Records:
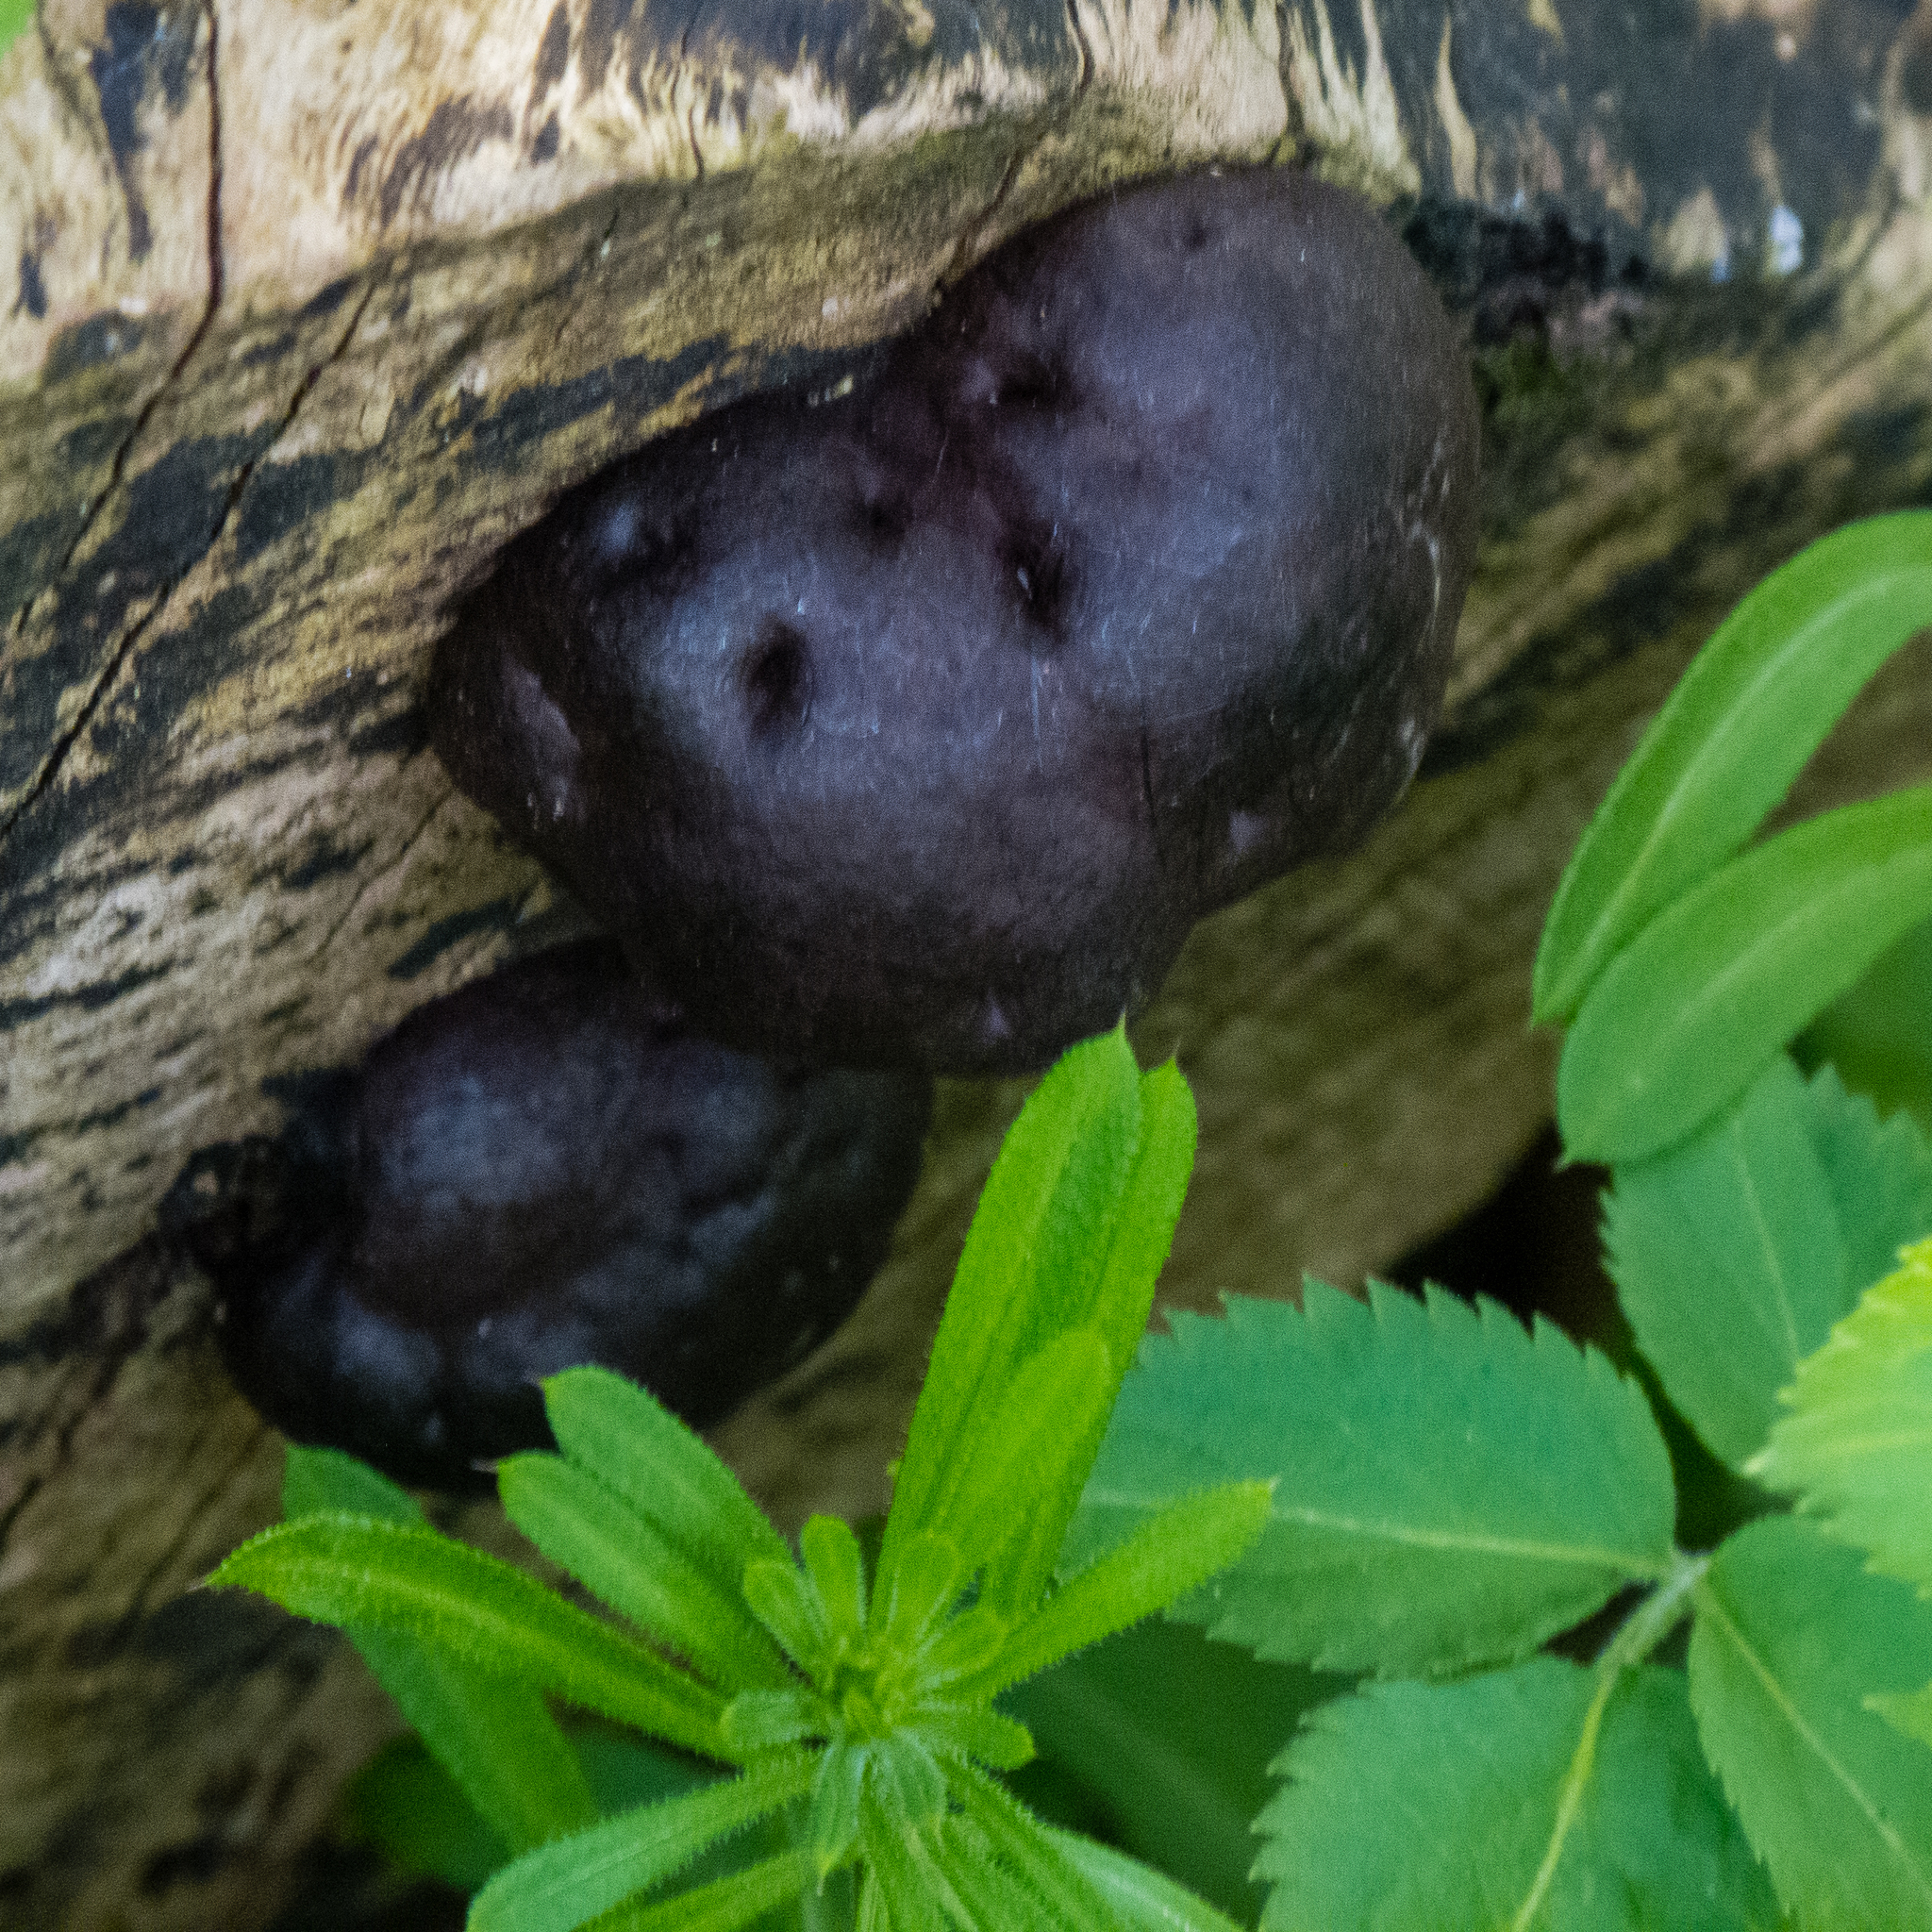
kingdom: Fungi
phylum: Ascomycota
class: Sordariomycetes
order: Xylariales
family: Hypoxylaceae
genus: Daldinia
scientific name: Daldinia concentrica
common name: Cramp balls
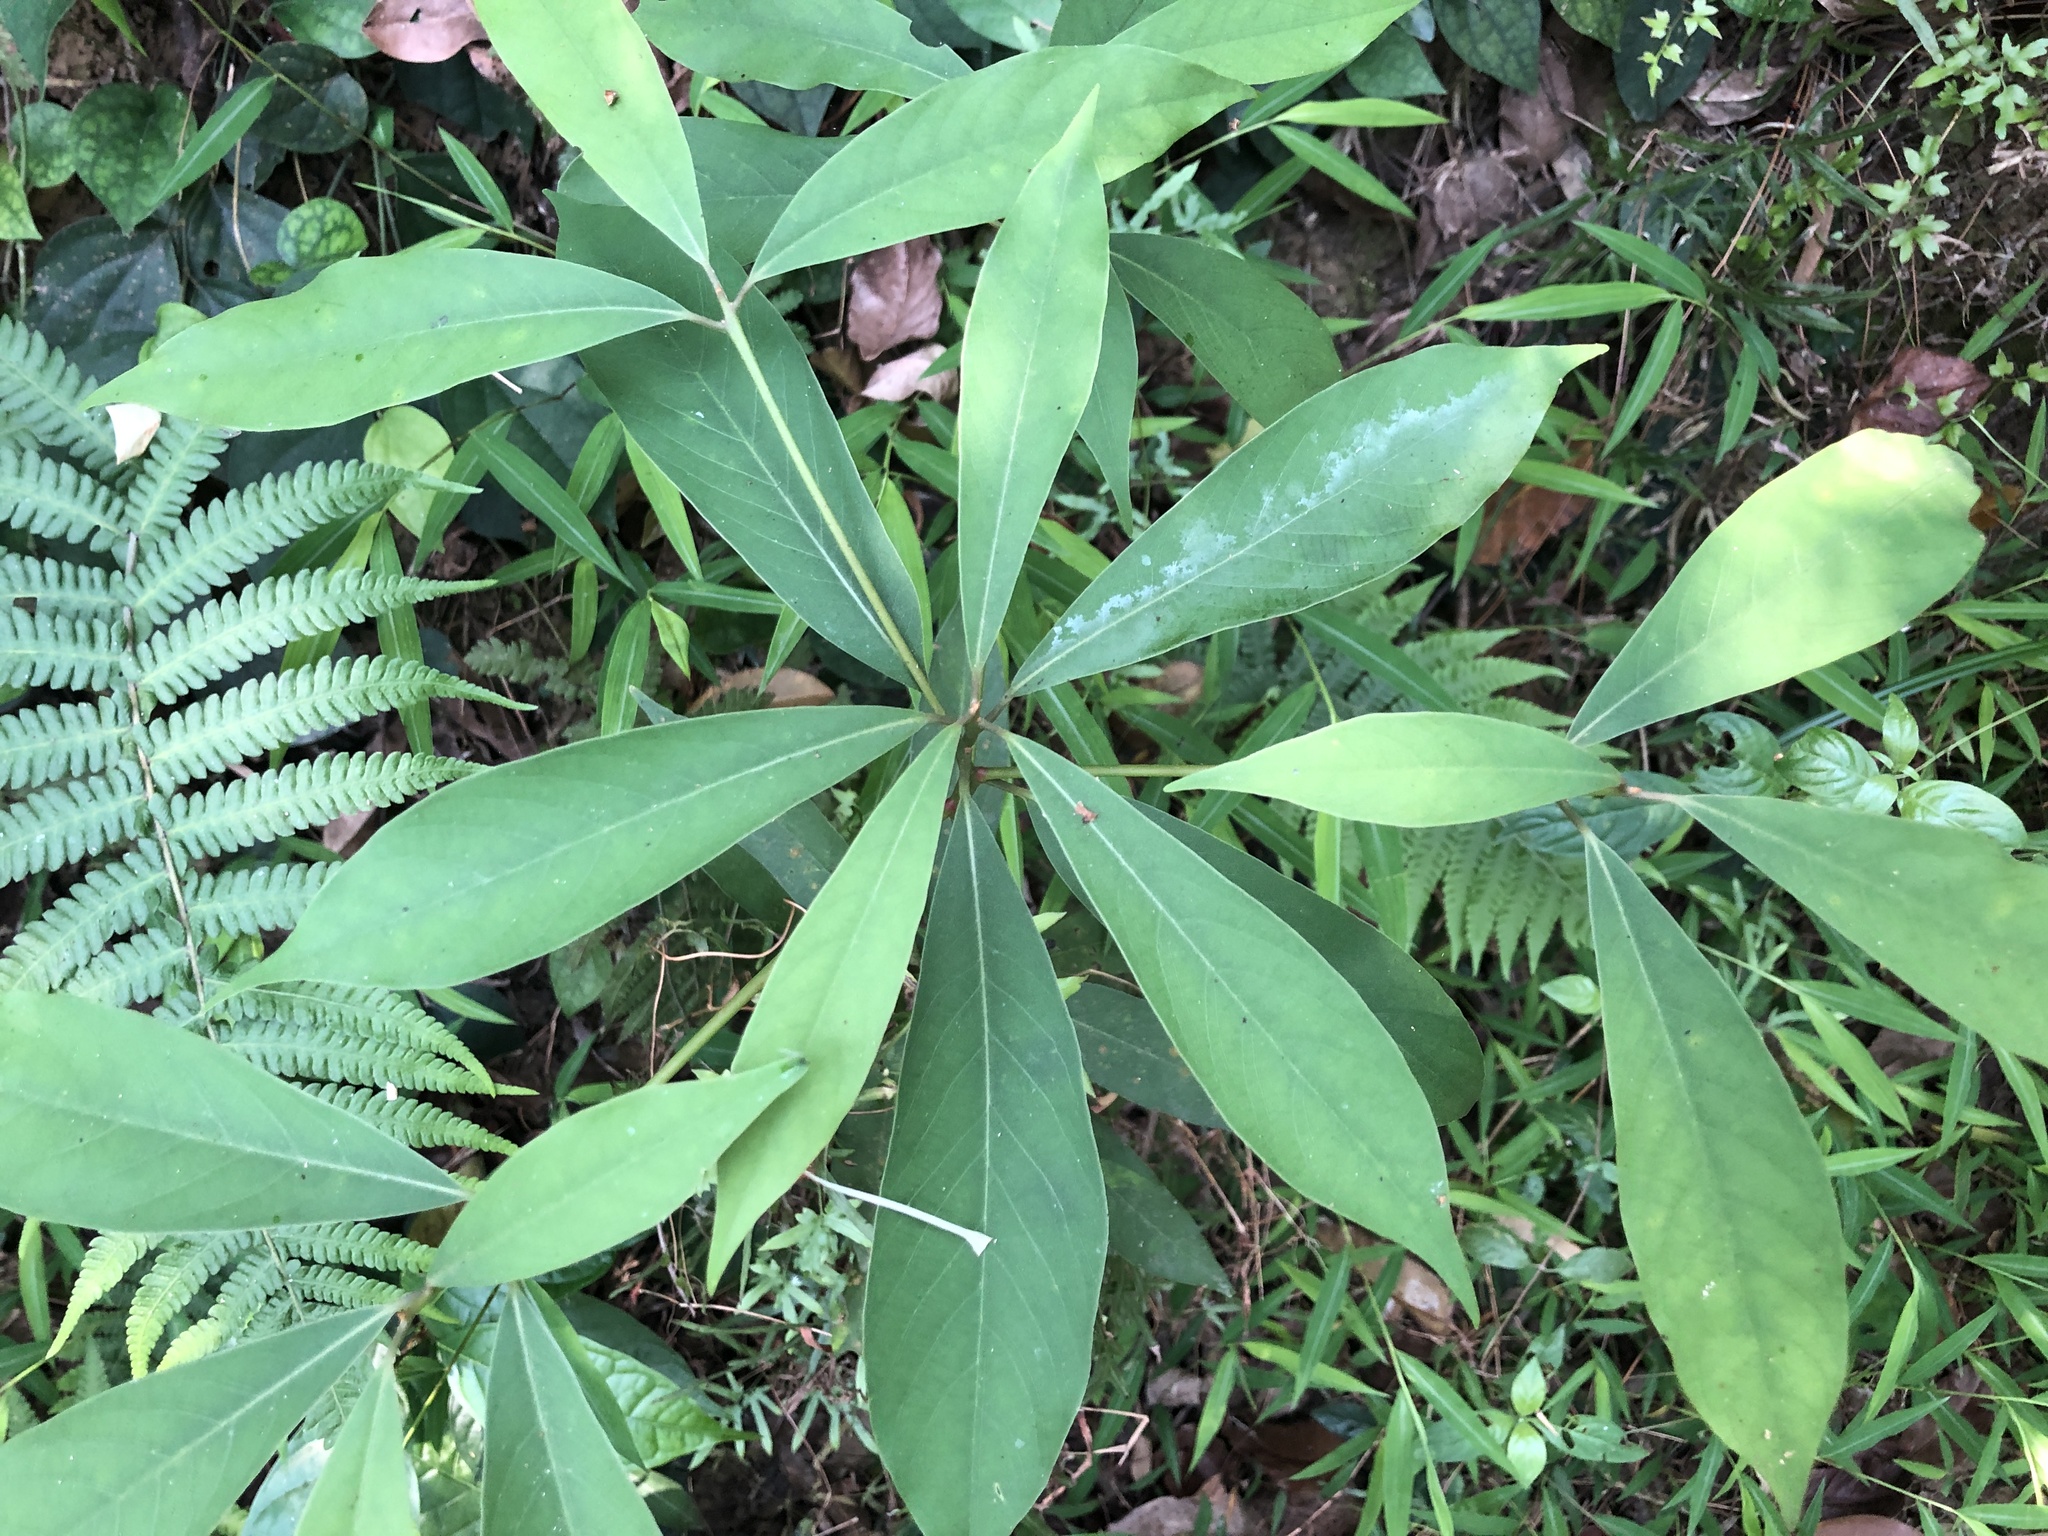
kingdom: Plantae
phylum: Tracheophyta
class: Magnoliopsida
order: Laurales
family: Lauraceae
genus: Machilus
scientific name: Machilus zuihoensis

Exercise task:
Copy out all the text in the material above, line for line and without changes, leaving out the pictures.

Answer below:
kingdom: Fungi
phylum: Ascomycota
class: Sordariomycetes
order: Xylariales
family: Hypoxylaceae
genus: Daldinia
scientific name: Daldinia concentrica
common name: Cramp balls
kingdom: Plantae
phylum: Tracheophyta
class: Magnoliopsida
order: Laurales
family: Lauraceae
genus: Machilus
scientific name: Machilus zuihoensis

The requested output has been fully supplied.